- Information supplied
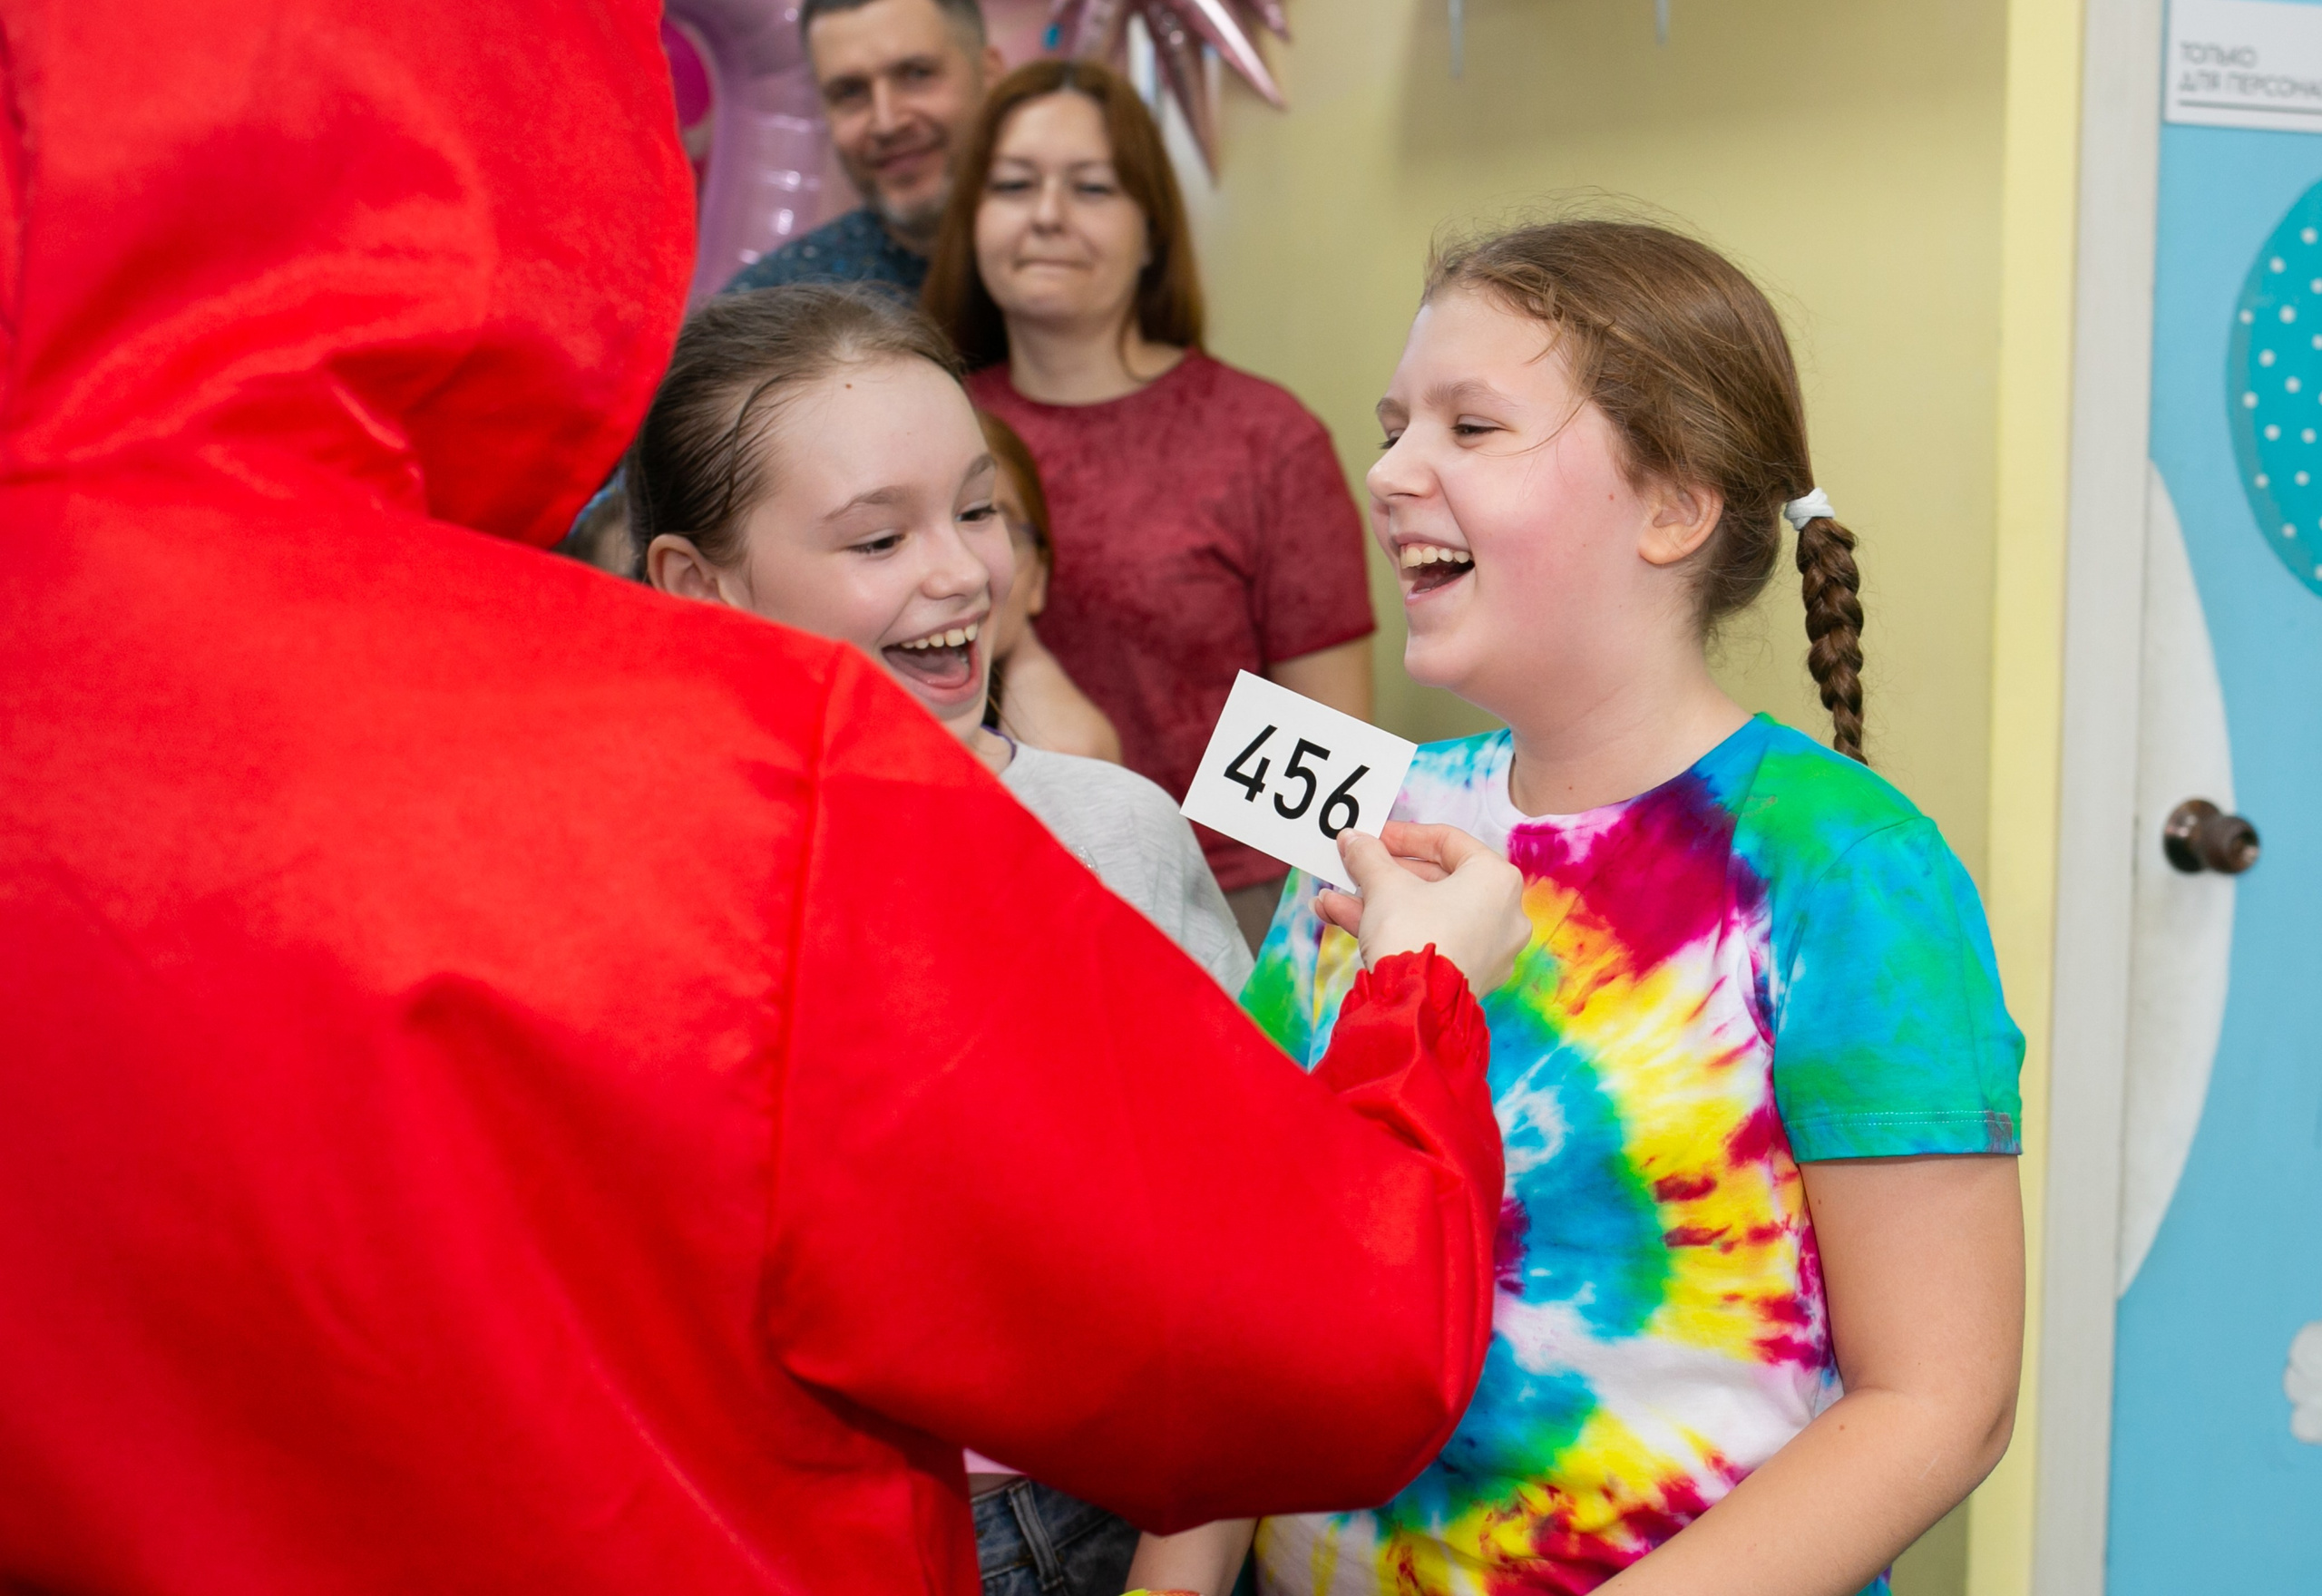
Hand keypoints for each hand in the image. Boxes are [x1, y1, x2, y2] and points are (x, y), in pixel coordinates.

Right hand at [1316, 821, 1527, 997]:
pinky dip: (1392, 929)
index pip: (1448, 842)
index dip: (1403, 836)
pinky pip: (1429, 940)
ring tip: (1332, 899)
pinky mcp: (1468, 977)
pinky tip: (1342, 920)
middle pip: (1435, 881)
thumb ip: (1369, 856)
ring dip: (1375, 903)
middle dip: (1384, 874)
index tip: (1373, 837)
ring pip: (1425, 914)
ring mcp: (1488, 949)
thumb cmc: (1413, 935)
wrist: (1414, 1007)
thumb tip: (1353, 839)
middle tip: (1354, 868)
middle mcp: (1503, 914)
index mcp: (1496, 879)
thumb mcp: (1384, 885)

- What you will do
How many of the lines in this material contain the word "index"? State the number and nothing else.

- Answer space
4